Problem description
Go through the listing beneath this task and return every line that carries the string "input".

Data provided
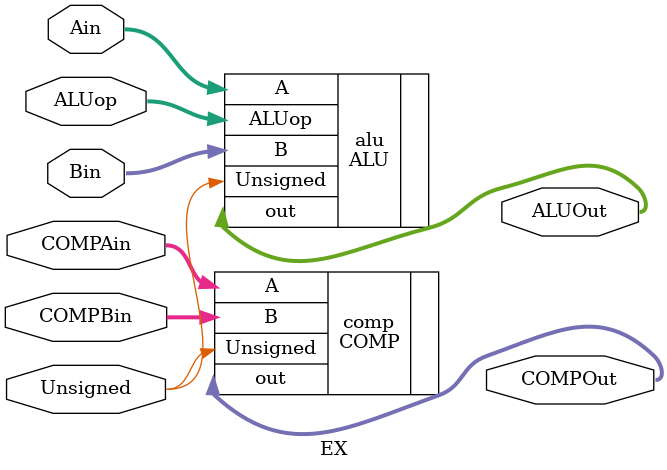
<source format=v>
`ifdef DEBUG
    `include "param.v"
`else
`include "../param.v"
`endif

module EX (
           input   wire [31: 0]    Ain,
           input   wire [31: 0]    Bin,
           input   wire [31: 0]    COMPAin,
           input   wire [31: 0]    COMPBin,
           input   wire [2: 0]     ALUop,
           input   wire            Unsigned,
           output  wire [1: 0]     COMPOut,
           output  wire [31: 0]    ALUOut
       );

/***************************************************************
                        Éè±¸Á¬½Ó
****************************************************************/

ALU alu (
        .A(Ain),
        .B(Bin),
        .ALUop(ALUop),
        .Unsigned(Unsigned),
        .out(ALUOut)
    );

COMP comp (
         .A(COMPAin),
         .B(COMPBin),
         .Unsigned(Unsigned),
         .out(COMPOut)
     );

endmodule

</source>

Exercise result
           input   wire [31: 0]    Ain,
           input   wire [31: 0]    Bin,
           input   wire [31: 0]    COMPAin,
           input   wire [31: 0]    COMPBin,
           input   wire [2: 0]     ALUop,
           input   wire            Unsigned,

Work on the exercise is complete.